Não sei porquê – apesar do paleio eminentemente técnico de “ver se se regista alguma revolução passiva” -, aquele diminutivo (“comprimidinho”) preocupou-me; comecei a pensar se o médico não seria, afinal, um simples empregado de balcão numa pastelaria ucraniana em Cuba do Alentejo, usando o título, apenas, por questões sociais. “Bom, que se lixe!”, pensei, antes de agradecer, estúpida e servilmente, como é da boa e ancestral tradição portuguesa que, inconscientemente, nos vai comandando - mesmo depois de nos amputarem todos os membros, incluindo o special one.
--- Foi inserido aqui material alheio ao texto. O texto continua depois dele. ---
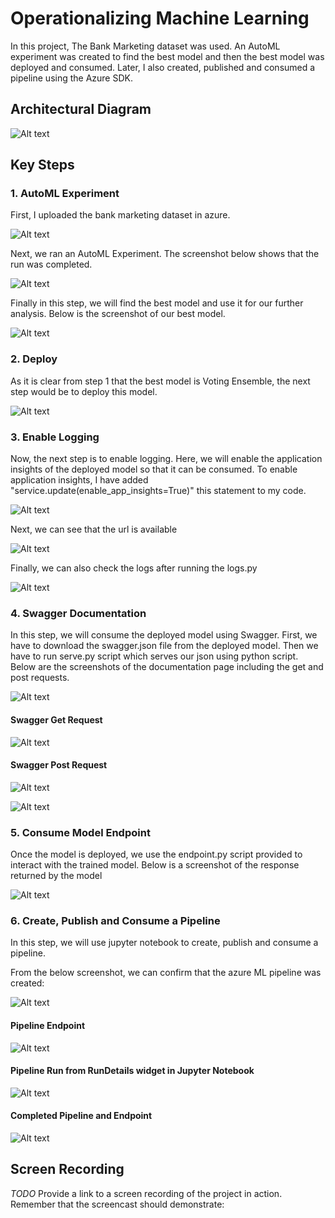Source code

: 
# Operationalizing Machine Learning

In this project, The Bank Marketing dataset was used. An AutoML experiment was created to find the best model and then the best model was deployed and consumed. Later, I also created, published and consumed a pipeline using the Azure SDK.

## Architectural Diagram
![Alt text](https://github.com/shikhar42/nd00333_AZMLND_C2/blob/master/flowchart.png?raw=true "Flowchart")


## Key Steps
### 1. AutoML Experiment

First, I uploaded the bank marketing dataset in azure.

![Alt text](https://github.com/shikhar42/nd00333_AZMLND_C2/blob/master/2.%20datasets.PNG?raw=true "Dataset")

Next, we ran an AutoML Experiment. The screenshot below shows that the run was completed.

![Alt text](https://github.com/shikhar42/nd00333_AZMLND_C2/blob/master/2.%20automl%20complete.PNG?raw=true "AutoML")

Finally in this step, we will find the best model and use it for our further analysis. Below is the screenshot of our best model.

![Alt text](https://github.com/shikhar42/nd00333_AZMLND_C2/blob/master/2.%20Best%20Model.PNG?raw=true "Best Model")

### 2. Deploy

As it is clear from step 1 that the best model is Voting Ensemble, the next step would be to deploy this model.

![Alt text](https://github.com/shikhar42/nd00333_AZMLND_C2/blob/master/3.%20Deploy1.PNG?raw=true "Deploy")

### 3. Enable Logging

Now, the next step is to enable logging. Here, we will enable the application insights of the deployed model so that it can be consumed. To enable application insights, I have added "service.update(enable_app_insights=True)" this statement to my code. 

![Alt text](https://github.com/shikhar42/nd00333_AZMLND_C2/blob/master/4.%20Application%20Insights%202..PNG?raw=true "Insights")

Next, we can see that the url is available

![Alt text](https://github.com/shikhar42/nd00333_AZMLND_C2/blob/master/4.%20Application%20Insights.PNG?raw=true "Enabled Insights")

Finally, we can also check the logs after running the logs.py

![Alt text](https://github.com/shikhar42/nd00333_AZMLND_C2/blob/master/4.%20Application%20Insights%201.PNG?raw=true "logs.py")

### 4. Swagger Documentation

In this step, we will consume the deployed model using Swagger. First, we have to download the swagger.json file from the deployed model. Then we have to run serve.py script which serves our json using python script. Below are the screenshots of the documentation page including the get and post requests.

![Alt text](https://github.com/shikhar42/nd00333_AZMLND_C2/blob/master/5.%20Main.PNG?raw=true "main screen")

#### Swagger Get Request
![Alt text](https://github.com/shikhar42/nd00333_AZMLND_C2/blob/master/5.%20Get.PNG?raw=true "Get.")

#### Swagger Post Request

![Alt text](https://github.com/shikhar42/nd00333_AZMLND_C2/blob/master/5.%20Post%201.PNG?raw=true "post.")

![Alt text](https://github.com/shikhar42/nd00333_AZMLND_C2/blob/master/5.%20Post%202.PNG?raw=true "post2.")

### 5. Consume Model Endpoint

Once the model is deployed, we use the endpoint.py script provided to interact with the trained model. Below is a screenshot of the response returned by the model

![Alt text](https://github.com/shikhar42/nd00333_AZMLND_C2/blob/master/6%20consume.PNG?raw=true "endpoint")

### 6. Create, Publish and Consume a Pipeline

In this step, we will use jupyter notebook to create, publish and consume a pipeline.

From the below screenshot, we can confirm that the azure ML pipeline was created:

![Alt text](https://github.com/shikhar42/nd00333_AZMLND_C2/blob/master/7.%20Pipeline%20Created.PNG?raw=true "pipeline create")

#### Pipeline Endpoint

![Alt text](https://github.com/shikhar42/nd00333_AZMLND_C2/blob/master/7.%20Pipeline%20Endpoint.PNG?raw=true "endpoint created")

#### Pipeline Run from RunDetails widget in Jupyter Notebook

![Alt text](https://github.com/shikhar42/nd00333_AZMLND_C2/blob/master/7.%203.PNG?raw=true "run widget")

#### Completed Pipeline and Endpoint

![Alt text](https://github.com/shikhar42/nd00333_AZMLND_C2/blob/master/7.%204.PNG?raw=true "status")





## Screen Recording
*TODO* Provide a link to a screen recording of the project in action. Remember that the screencast should demonstrate:

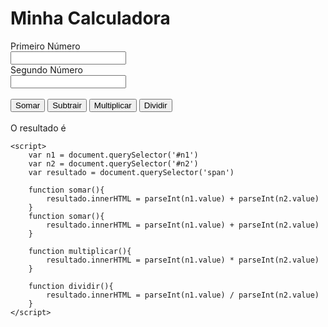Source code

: <!DOCTYPE html>
<html lang="en">
<head>
    <meta charset="UTF-8">
    <meta http-equiv="X-UA-Compatible" content="IE=edge">
    <meta name="viewport" content="width=device-width, initial-scale=1.0">
   
</head>
<body>
    <h1>Minha Calculadora</h1>
    Primeiro Número<br />
    <input id="n1" type="number"/><br />
    Segundo Número<br />
    <input id="n2" type="number"/><br /> <br />
    <button onclick="somar()">Somar</button>
    <button onclick="subtrair()">Subtrair</button>
    <button onclick="multiplicar()">Multiplicar</button>
    <button onclick="dividir()">Dividir</button>
    <br /><br />
    O resultado é <span></span>

    <script>
        var n1 = document.querySelector('#n1')
        var n2 = document.querySelector('#n2')
        var resultado = document.querySelector('span')

        function somar(){
            resultado.innerHTML = parseInt(n1.value) + parseInt(n2.value)
        }
        function somar(){
            resultado.innerHTML = parseInt(n1.value) + parseInt(n2.value)
        }

        function multiplicar(){
            resultado.innerHTML = parseInt(n1.value) * parseInt(n2.value)
        }

        function dividir(){
            resultado.innerHTML = parseInt(n1.value) / parseInt(n2.value)
        }
    </script>
</body>
</html>
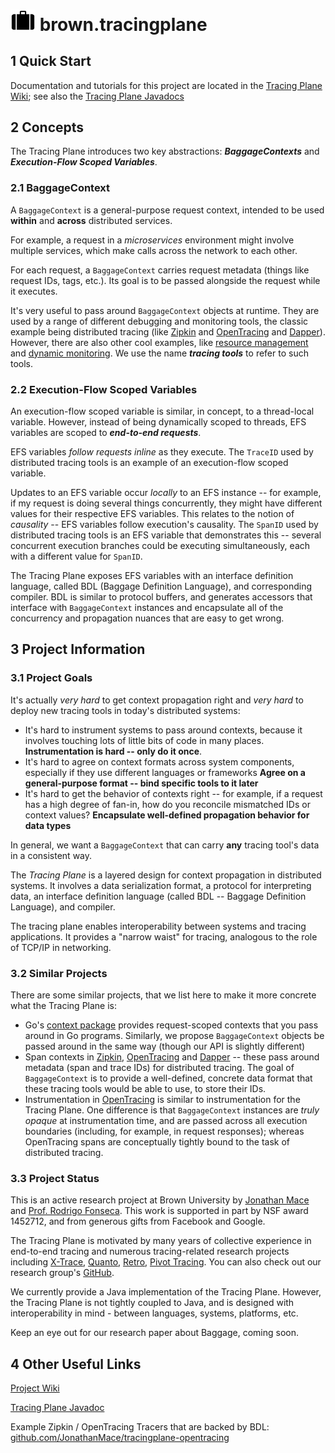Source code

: # <img src="doc/figures/baggage.png" width="40"/> brown.tracingplane #

## 1 Quick Start ##

Documentation and tutorials for this project are located in the [Tracing Plane Wiki](https://github.com/tracingplane/tracingplane-java/wiki); see also the [Tracing Plane Javadocs](https://tracingplane.github.io/tracingplane-java/doc/)

## 2 Concepts ##

The Tracing Plane introduces two key abstractions: ***BaggageContexts*** and ***Execution-Flow Scoped Variables***.

### 2.1 BaggageContext ##

A `BaggageContext` is a general-purpose request context, intended to be used **within** and **across** distributed services.

For example, a request in a *microservices* environment might involve multiple services, which make calls across the network to each other.

For each request, a `BaggageContext` carries request metadata (things like request IDs, tags, etc.).  Its goal is to be passed alongside the request while it executes.

It's very useful to pass around `BaggageContext` objects at runtime.  They are used by a range of different debugging and monitoring tools, the classic example being distributed tracing (like [Zipkin](https://github.com/openzipkin/zipkin) and [OpenTracing](http://opentracing.io/) and [Dapper](https://research.google.com/pubs/archive/36356.pdf)).  However, there are also other cool examples, like [resource management](http://cs.brown.edu/people/jcmace/papers/mace15retro.pdf) and [dynamic monitoring](http://cs.brown.edu/people/jcmace/papers/mace15pivot.pdf).  We use the name ***tracing tools*** to refer to such tools.

### 2.2 Execution-Flow Scoped Variables

An execution-flow scoped variable is similar, in concept, to a thread-local variable.  However, instead of being dynamically scoped to threads, EFS variables are scoped to ***end-to-end requests***.

EFS variables *follow requests inline* as they execute.  The `TraceID` used by distributed tracing tools is an example of an execution-flow scoped variable.

Updates to an EFS variable occur *locally* to an EFS instance -- for example, if my request is doing several things concurrently, they might have different values for their respective EFS variables.  This relates to the notion of *causality* -- EFS variables follow execution's causality.  The `SpanID` used by distributed tracing tools is an EFS variable that demonstrates this -- several concurrent execution branches could be executing simultaneously, each with a different value for `SpanID`.

The Tracing Plane exposes EFS variables with an interface definition language, called BDL (Baggage Definition Language), and corresponding compiler.  BDL is similar to protocol buffers, and generates accessors that interface with `BaggageContext` instances and encapsulate all of the concurrency and propagation nuances that are easy to get wrong.

## 3 Project Information

### 3.1 Project Goals

It's actually *very hard* to get context propagation right and *very hard* to deploy new tracing tools in today's distributed systems:

* It's hard to instrument systems to pass around contexts, because it involves touching lots of little bits of code in many places.  **Instrumentation is hard -- only do it once**.
* It's hard to agree on context formats across system components, especially if they use different languages or frameworks **Agree on a general-purpose format -- bind specific tools to it later**
* It's hard to get the behavior of contexts right -- for example, if a request has a high degree of fan-in, how do you reconcile mismatched IDs or context values?  **Encapsulate well-defined propagation behavior for data types**

In general, we want a `BaggageContext` that can carry **any** tracing tool's data in a consistent way.

The *Tracing Plane* is a layered design for context propagation in distributed systems.  It involves a data serialization format, a protocol for interpreting data, an interface definition language (called BDL -- Baggage Definition Language), and compiler.

The tracing plane enables interoperability between systems and tracing applications.  It provides a "narrow waist" for tracing, analogous to the role of TCP/IP in networking.

### 3.2 Similar Projects

There are some similar projects, that we list here to make it more concrete what the Tracing Plane is:

* Go's [context package](https://golang.org/pkg/context/) provides request-scoped contexts that you pass around in Go programs.  Similarly, we propose `BaggageContext` objects be passed around in the same way (though our API is slightly different)
* Span contexts in [Zipkin](https://github.com/openzipkin/zipkin), [OpenTracing](http://opentracing.io/) and [Dapper](https://research.google.com/pubs/archive/36356.pdf) -- these pass around metadata (span and trace IDs) for distributed tracing.  The goal of `BaggageContext` is to provide a well-defined, concrete data format that these tracing tools would be able to use, to store their IDs.
* Instrumentation in [OpenTracing](http://opentracing.io/) is similar to instrumentation for the Tracing Plane.  One difference is that `BaggageContext` instances are *truly opaque* at instrumentation time, and are passed across all execution boundaries (including, for example, in request responses); whereas OpenTracing spans are conceptually tightly bound to the task of distributed tracing.

### 3.3 Project Status

This is an active research project at Brown University by [Jonathan Mace](http://cs.brown.edu/people/jcmace/) and [Prof. Rodrigo Fonseca](http://cs.brown.edu/~rfonseca/).  This work is supported in part by NSF award 1452712, and from generous gifts from Facebook and Google.

The Tracing Plane is motivated by many years of collective experience in end-to-end tracing and numerous tracing-related research projects including [X-Trace](https://www.usenix.org/legacy/event/nsdi07/tech/full_papers/fonseca/fonseca.pdf), [Quanto](https://www.usenix.org/legacy/event/osdi08/tech/full_papers/fonseca/fonseca.pdf), [Retro](http://cs.brown.edu/people/jcmace/papers/mace15retro.pdf), [Pivot Tracing](http://cs.brown.edu/people/jcmace/papers/mace15pivot.pdf).  You can also check out our research group's [GitHub](http://brownsys.github.io/tracing-framework/).

We currently provide a Java implementation of the Tracing Plane.  However, the Tracing Plane is not tightly coupled to Java, and is designed with interoperability in mind - between languages, systems, platforms, etc.

Keep an eye out for our research paper about Baggage, coming soon.

## 4 Other Useful Links ###

[Project Wiki](https://github.com/tracingplane/tracingplane-java/wiki)

[Tracing Plane Javadoc](https://tracingplane.github.io/tracingplane-java/doc/)

Example Zipkin / OpenTracing Tracers that are backed by BDL: [github.com/JonathanMace/tracingplane-opentracing](https://github.com/JonathanMace/tracingplane-opentracing)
Bom, continuando. Enquanto ele não regressava e eu ia esperando pelo efeito do comprimidinho, comecei a interrogar-me (também não tinha mais nada para fazer, reconheço): “Será que voltarei ao normal? Será que Gandhi poderia ter sido um grande golfista? Será que o médico usa Sonasol na sua roupa interior?”. Tudo, evidentemente, legítimas e prementes interrogações. Estava eu nestas conjecturas quando ele voltou.
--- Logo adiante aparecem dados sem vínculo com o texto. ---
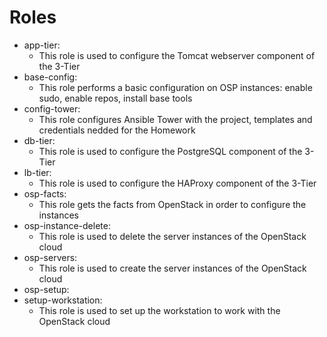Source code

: Roles
=====

 * app-tier: 
    * This role is used to configure the Tomcat webserver component of the 3-Tier
 * base-config: 
    * This role performs a basic configuration on OSP instances: enable sudo, enable repos, install base tools
 * config-tower: 
    * This role configures Ansible Tower with the project, templates and credentials nedded for the Homework
 * db-tier: 
    * This role is used to configure the PostgreSQL component of the 3-Tier
 * lb-tier: 
    * This role is used to configure the HAProxy component of the 3-Tier
 * osp-facts:
    * This role gets the facts from OpenStack in order to configure the instances
 * osp-instance-delete: 
    * This role is used to delete the server instances of the OpenStack cloud
 * osp-servers:
    * This role is used to create the server instances of the OpenStack cloud
 * osp-setup:
 * setup-workstation: 
    * This role is used to set up the workstation to work with the OpenStack cloud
- Então vamos lá pôr-lhe o termómetro outra vez, para ver como isso está a evoluir.

5 libras por metro quadrado depois, disse:

- Está muito melhor, agora já só tem 37,3 anos-luz, observam-se francas melhorias. Se quiser, leve o resto da caixa e acabe o tratamento em casa. Mas, já sabe: de 8 em 8 pés, um comprimido. Não se esqueça, é fundamental!

Agradeci novamente. Dirigi-me ao “guichet” de saída e perguntei quanto era. A simpática senhora respondeu-me “156 milímetros, IVA incluído”. Como, de momento, estava sem nenhuma nota no bolso, perguntei se poderia pagar por Multibanco. Ela respondeu que, infelizmente, não podia ser, a balança estava avariada.

Conclusão: desde esse momento aqui fiquei, neste belo Hospital, limpando sanitas, noite e dia e dia e noite, só para pagar a consulta. Contas feitas, ainda me faltam 46 hectares para acabar de pagar a minha dívida que, com os juros freneticamente aos saltos na cama da Euribor (essa perversa maluca!), subiu para os 657.987 metros cúbicos.

Enfim, mas estar aqui sempre tem as suas vantagens - todas as tardes, à saída, o médico verifica-me o peso para ver se a temperatura não subiu. Ou seja, aparte a infecção bacteriológica que apanhei nas sanitas, estou melhor, muito melhor – para aí uns dois quilos.